◆ JOB ITEM: The answer must be the full data, restated word for word, with no pictures in it.

[Page images and extracted text]
BEGIN

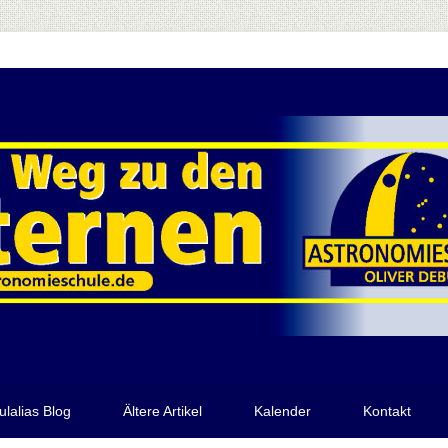
ulalias Blog
Ältere Artikel
Kalender
Kontakt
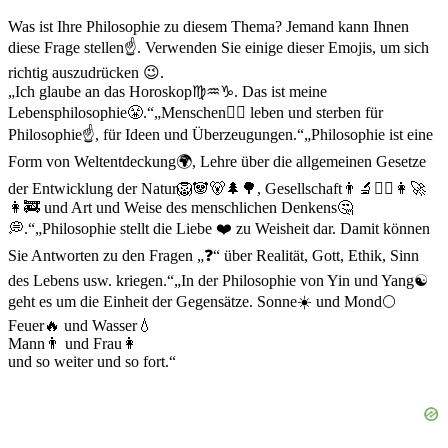
Was ist Ihre Philosophie zu diesem Thema? Jemand kann Ihnen
diese Frage stellen☝. Verwenden Sie einige dieser Emojis, um sich
richtig auszudrücken 😉.
„Ich glaube an das Horoskop♍♒♑. Das ist meine
Lebensphilosophie😤.“„Menschen🙎‍♂️ leben und sterben für
Philosophie☝, für Ideen und Überzeugungen.“„Philosophie ist eine
Form von Weltentdeckung🌍, Lehre über die allgemeinen Gesetze
der Entwicklung der Natur🦁🐼🐻🌲🌳, Gesellschaft👨‍🔬️👩‍✈️👩‍🚀️
👩‍🚒️ und Art und Weise des menschlichen Denkens🤔
💭.“„Philosophie stellt die Liebe ❤️ zu Weisheit dar. Damit können
Sie Antworten zu den Fragen „❓“ über Realität, Gott, Ethik, Sinn
des Lebens usw. kriegen.“„In der Philosophie von Yin und Yang☯️
geht es um die Einheit der Gegensätze. Sonne☀️ und Mond🌕
Feuer🔥 und Wasser💧
Mann👨 und Frau👩
und so weiter und so fort.“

END

◆ TASK SOLUTION:
ulalias Blog
Ältere Artikel
Kalender
Kontakt
Was ist Ihre Philosophie zu diesem Thema? Jemand kann Ihnen
diese Frage stellen☝. Verwenden Sie einige dieser Emojis, um sich
richtig auszudrücken 😉.
„Ich glaube an das Horoskop♍♒♑. Das ist meine
Lebensphilosophie😤.“„Menschen🙎‍♂️ leben und sterben für
Philosophie☝, für Ideen und Überzeugungen.“„Philosophie ist eine
Form von Weltentdeckung🌍, Lehre über die allgemeinen Gesetze
der Entwicklung der Natur🦁🐼🐻🌲🌳, Gesellschaft👨‍🔬️👩‍✈️👩‍🚀️
👩‍🚒️ und Art und Weise des menschlichen Denkens🤔
💭.“„Philosophie stellt die Liebe ❤️ zu Weisheit dar. Damit können
Sie Antworten zu den Fragen „❓“ über Realität, Gott, Ethik, Sinn
des Lebens usw. kriegen.“„In der Philosophie von Yin und Yang☯️
geht es um die Einheit der Gegensätze. Sonne☀️ und Mond🌕
Feuer🔥 und Wasser💧
Mann👨 und Frau👩
und so weiter und so fort.“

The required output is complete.